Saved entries
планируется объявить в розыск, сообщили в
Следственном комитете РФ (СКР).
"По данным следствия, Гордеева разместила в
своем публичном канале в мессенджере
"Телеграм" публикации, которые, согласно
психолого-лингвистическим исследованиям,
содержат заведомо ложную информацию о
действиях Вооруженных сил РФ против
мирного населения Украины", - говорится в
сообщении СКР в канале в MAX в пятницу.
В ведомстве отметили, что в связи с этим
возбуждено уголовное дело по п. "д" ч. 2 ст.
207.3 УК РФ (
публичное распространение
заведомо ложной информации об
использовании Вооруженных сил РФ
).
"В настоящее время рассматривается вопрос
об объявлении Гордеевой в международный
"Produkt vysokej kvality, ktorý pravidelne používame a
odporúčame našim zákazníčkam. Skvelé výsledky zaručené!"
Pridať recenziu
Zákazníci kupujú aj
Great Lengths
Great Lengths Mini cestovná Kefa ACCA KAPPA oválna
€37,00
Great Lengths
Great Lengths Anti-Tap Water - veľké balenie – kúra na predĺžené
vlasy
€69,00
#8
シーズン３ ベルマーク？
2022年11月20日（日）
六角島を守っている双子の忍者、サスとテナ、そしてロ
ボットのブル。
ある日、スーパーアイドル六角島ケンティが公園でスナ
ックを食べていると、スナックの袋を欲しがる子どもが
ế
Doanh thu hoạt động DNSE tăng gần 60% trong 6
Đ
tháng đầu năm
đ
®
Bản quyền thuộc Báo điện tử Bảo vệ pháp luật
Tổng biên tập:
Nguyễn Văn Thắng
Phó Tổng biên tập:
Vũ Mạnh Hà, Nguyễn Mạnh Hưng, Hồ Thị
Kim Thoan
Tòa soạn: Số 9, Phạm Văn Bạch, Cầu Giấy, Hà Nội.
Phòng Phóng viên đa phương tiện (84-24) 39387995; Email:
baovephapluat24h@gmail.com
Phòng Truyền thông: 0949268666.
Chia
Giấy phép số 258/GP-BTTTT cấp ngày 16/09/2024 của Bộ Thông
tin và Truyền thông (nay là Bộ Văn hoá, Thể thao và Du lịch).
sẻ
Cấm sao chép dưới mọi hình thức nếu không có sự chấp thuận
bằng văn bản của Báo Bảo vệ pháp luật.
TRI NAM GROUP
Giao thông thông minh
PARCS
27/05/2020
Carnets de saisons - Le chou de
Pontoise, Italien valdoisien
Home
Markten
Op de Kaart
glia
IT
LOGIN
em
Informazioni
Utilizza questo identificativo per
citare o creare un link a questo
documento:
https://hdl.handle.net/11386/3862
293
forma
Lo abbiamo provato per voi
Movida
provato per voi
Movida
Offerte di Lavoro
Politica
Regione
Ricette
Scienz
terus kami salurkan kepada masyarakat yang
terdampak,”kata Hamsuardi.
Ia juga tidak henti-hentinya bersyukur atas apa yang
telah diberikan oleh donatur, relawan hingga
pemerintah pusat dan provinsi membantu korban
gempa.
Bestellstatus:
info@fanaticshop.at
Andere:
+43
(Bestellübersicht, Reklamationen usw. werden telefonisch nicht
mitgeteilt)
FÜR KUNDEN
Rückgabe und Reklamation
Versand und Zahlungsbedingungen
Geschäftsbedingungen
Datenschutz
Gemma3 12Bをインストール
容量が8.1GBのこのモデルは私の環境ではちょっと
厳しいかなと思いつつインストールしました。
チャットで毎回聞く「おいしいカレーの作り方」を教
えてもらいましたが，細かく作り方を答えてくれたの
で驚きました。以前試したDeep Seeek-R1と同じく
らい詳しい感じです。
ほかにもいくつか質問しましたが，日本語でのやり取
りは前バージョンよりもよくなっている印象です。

- What to produce:
Exactly the lines from the start of the entries through the one bearing "pravidelne používame a" are to be output, with both ends included.

- Response:
планируется объявить в розыск, сообщили в
Следственном комитете РФ (СКР).
"По данным следствия, Гордеева разместила в
своем публичном канале в мессенджере
"Телеграм" публикации, которые, согласно
психолого-лингвистическим исследованиям,
содержат заведомо ложную информацию о
действиях Вооруженных сил РФ против
мирного населения Украины", - говорится в
сообщении СКР в канале в MAX в пятницу.
В ведомстве отметили, что в связи с этим
возбуждено уголовное дело по п. "д" ч. 2 ст.
207.3 УК РФ (
публичное распространение
заведомо ложной информации об
использовании Вооруженных сил РФ
).
"В настоящее время рассматривается вопрос
об объявлении Гордеевой в международный
"Produkt vysokej kvality, ktorý pravidelne používame a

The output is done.